I spent that night at the Red Chilli Hideaway in Kampala, much to Dr. Lucy’s satisfaction. It’s a large and sprawling hostel-type place, but with en-suite rooms too, at the very economical price of $40. It was clean and the shower was great. I also enjoyed having cocoa and banana cake in the afternoon. However, it didn’t quite do it for me in terms of atmosphere. Call me a snob, but I can do without witnessing tantrums from north Americans when their eggs don’t come sunny side-up! The Brits are just as bad insisting their toast is hot. Of course I never complain.

So Wednesday morning after another session at Case Hospital, I headed back to Entebbe and the haven of the Boma, where I slept for two days almost solid and ate a lot of cake in between – and some healthy stuff too. Friday came around far too quickly and reluctantly I headed to the airport to take the UN flight back to Kalemie. Upon arrival at check-in, I was informed that the Kalemie flight had been cancelled (the South African crew based in Lubumbashi party hard I’m convinced, given that this is the third time in three months they have been “sick”). I decided to take up the offer of flying to Goma. I like any opportunity to pass by HQ for Civil Affairs, even though I’m usually grovelling for forgiveness for late submissions or not knowing what’s going on (to be fair, it has to be said that there has been a not inconsiderable amount of being kept in the dark by my “butterfly” Congolese tandem, but enough said about that. (As I said, I never complain…!) And it’s always a delight to stay with the lovely Marion (French Civil Affairs colleague in the Goma field office).

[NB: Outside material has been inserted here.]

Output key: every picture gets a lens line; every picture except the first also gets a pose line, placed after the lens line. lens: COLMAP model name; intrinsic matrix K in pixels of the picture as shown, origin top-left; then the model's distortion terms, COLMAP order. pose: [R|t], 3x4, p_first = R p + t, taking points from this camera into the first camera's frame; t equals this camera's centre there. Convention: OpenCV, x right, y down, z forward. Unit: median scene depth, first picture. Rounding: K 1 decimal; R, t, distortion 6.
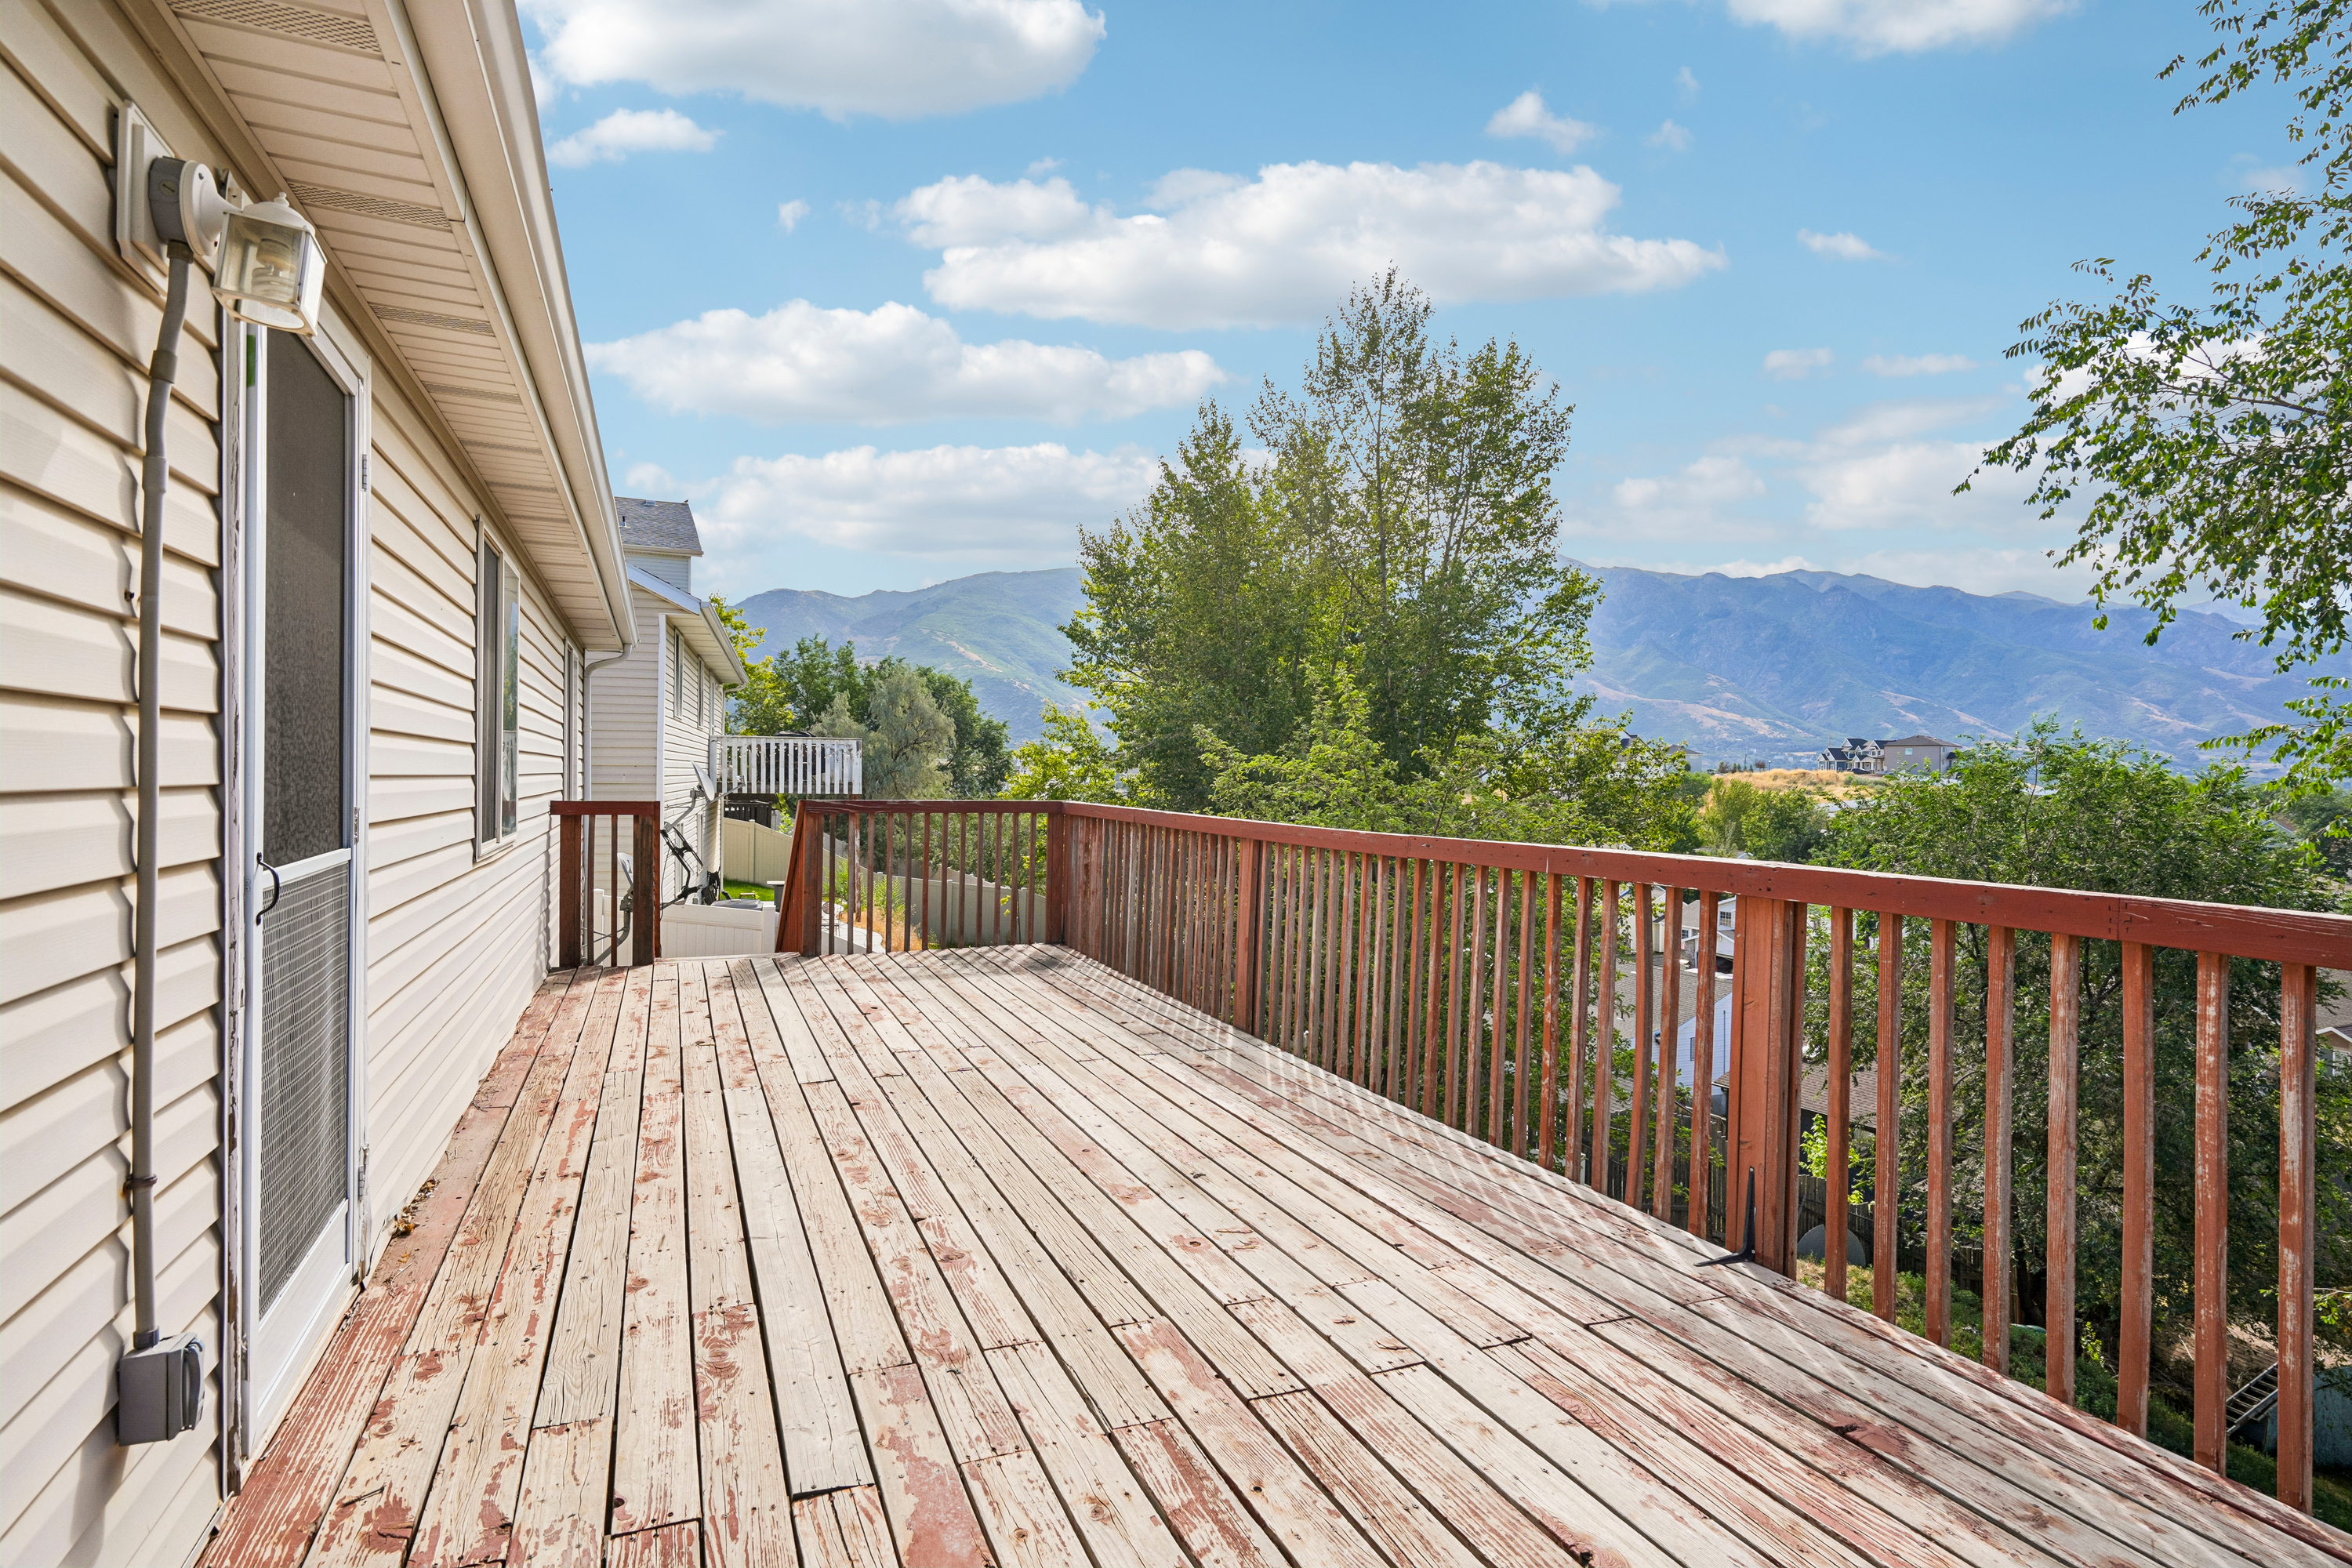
lens RADIAL K [[1203.0, 0, 1179.8], [0, 1203.0, 785.7], [0, 0, 1]] dist [0.000128, 0.001856]
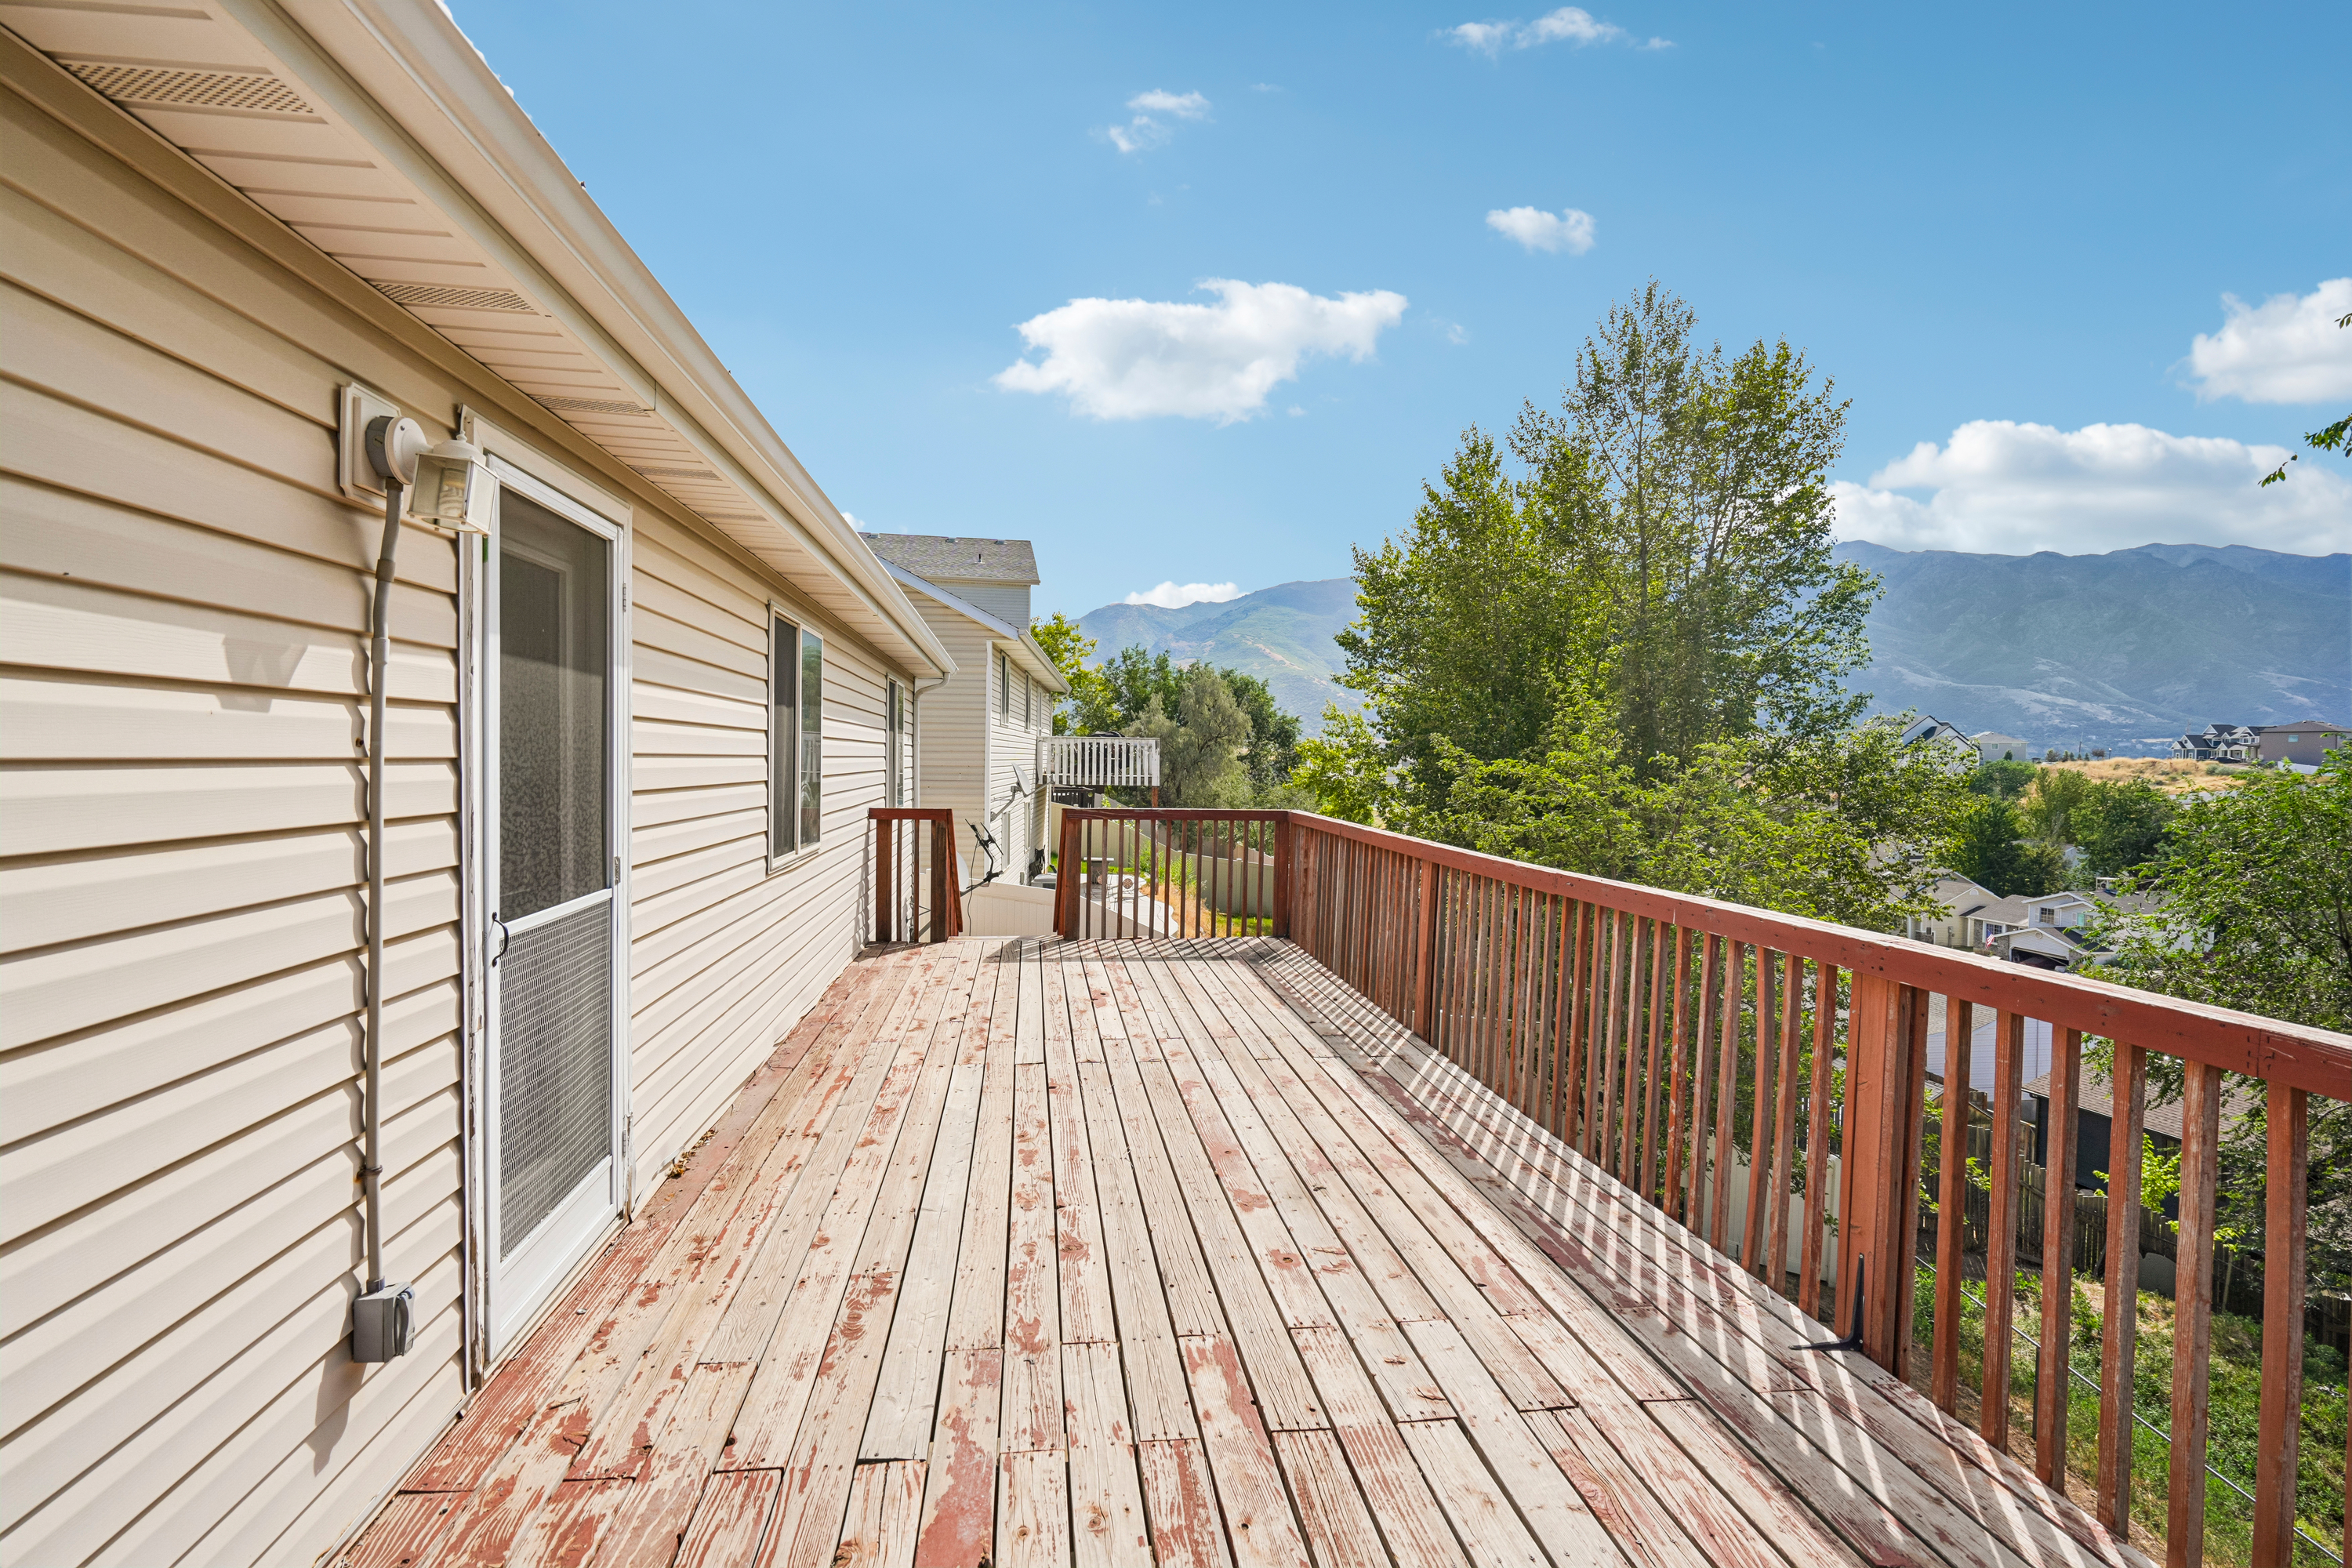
lens RADIAL K [[1066.7, 0, 1176.0], [0, 1066.7, 784.0], [0, 0, 1]] dist [-0.009614, 0.004442]
pose [[0.964650, 0.009098, -0.263378, 0.141134], [-0.005579, 0.999885, 0.014108, -0.056243], [0.263476, -0.012140, 0.964590, 0.035827]]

The cancelled flight was rescheduled for Saturday morning and so in I came again to Kalemie for the next stretch of three weeks before heading off for my three weeks of leave followed by one week’s training.   In fact as I write this (backdated), I am sitting once again in the Boma in Entebbe, waiting to be driven to the airport for my flight back to London – via Dubai!  Holidays here I come 🙂 Looking forward to seeing family and friends.